How might this affect our industry in the future? One might argue that in this day and age compositors and motion graphics folks create 'passive' media, owing primarily to the bandwidth and rendering requirements of our visuals. We create and publish, someone sits down and watches it.

It can, of course, be taken further: DVD authoring allows for a certain degree of interactivity, Flash offers a lot, and (ignoring immersive gaming worlds) you can find rudimentary interaction with pixel-based imagery using software such as Cult 3d. But unless you have some fancy widget like a wacom tablet, the 'gestural' interactivity (even in games) is pretty limited.

My work is very 'linear' right now.

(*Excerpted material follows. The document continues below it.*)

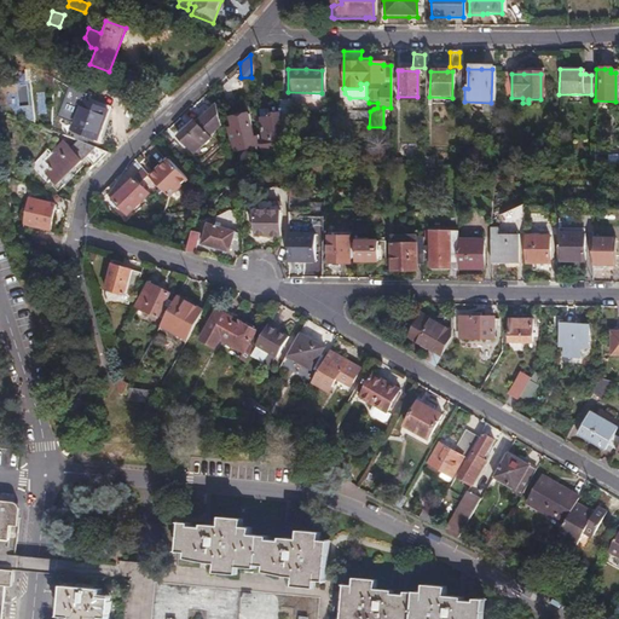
[(81,96),(68,131),(97,140),(109,106),(81,96)]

I create a show opening, it plays, the show starts and there ya go. But why should WE be the arbiters of what, when and how the viewer sees our work? I can envision a future when immersive environments (like that offered up by 'Surface') allow me to move beyond the temporal limitations of what I do and open my work up to direct interaction and exploration. The lines separating 'true' worlds like 3d games and 'my' business of motion graphics will blur, and the art of a "show opening" will certainly evolve. But it can really only be done with a hand (or two, or more) and 'Surface' is a "first" tentative step in that direction.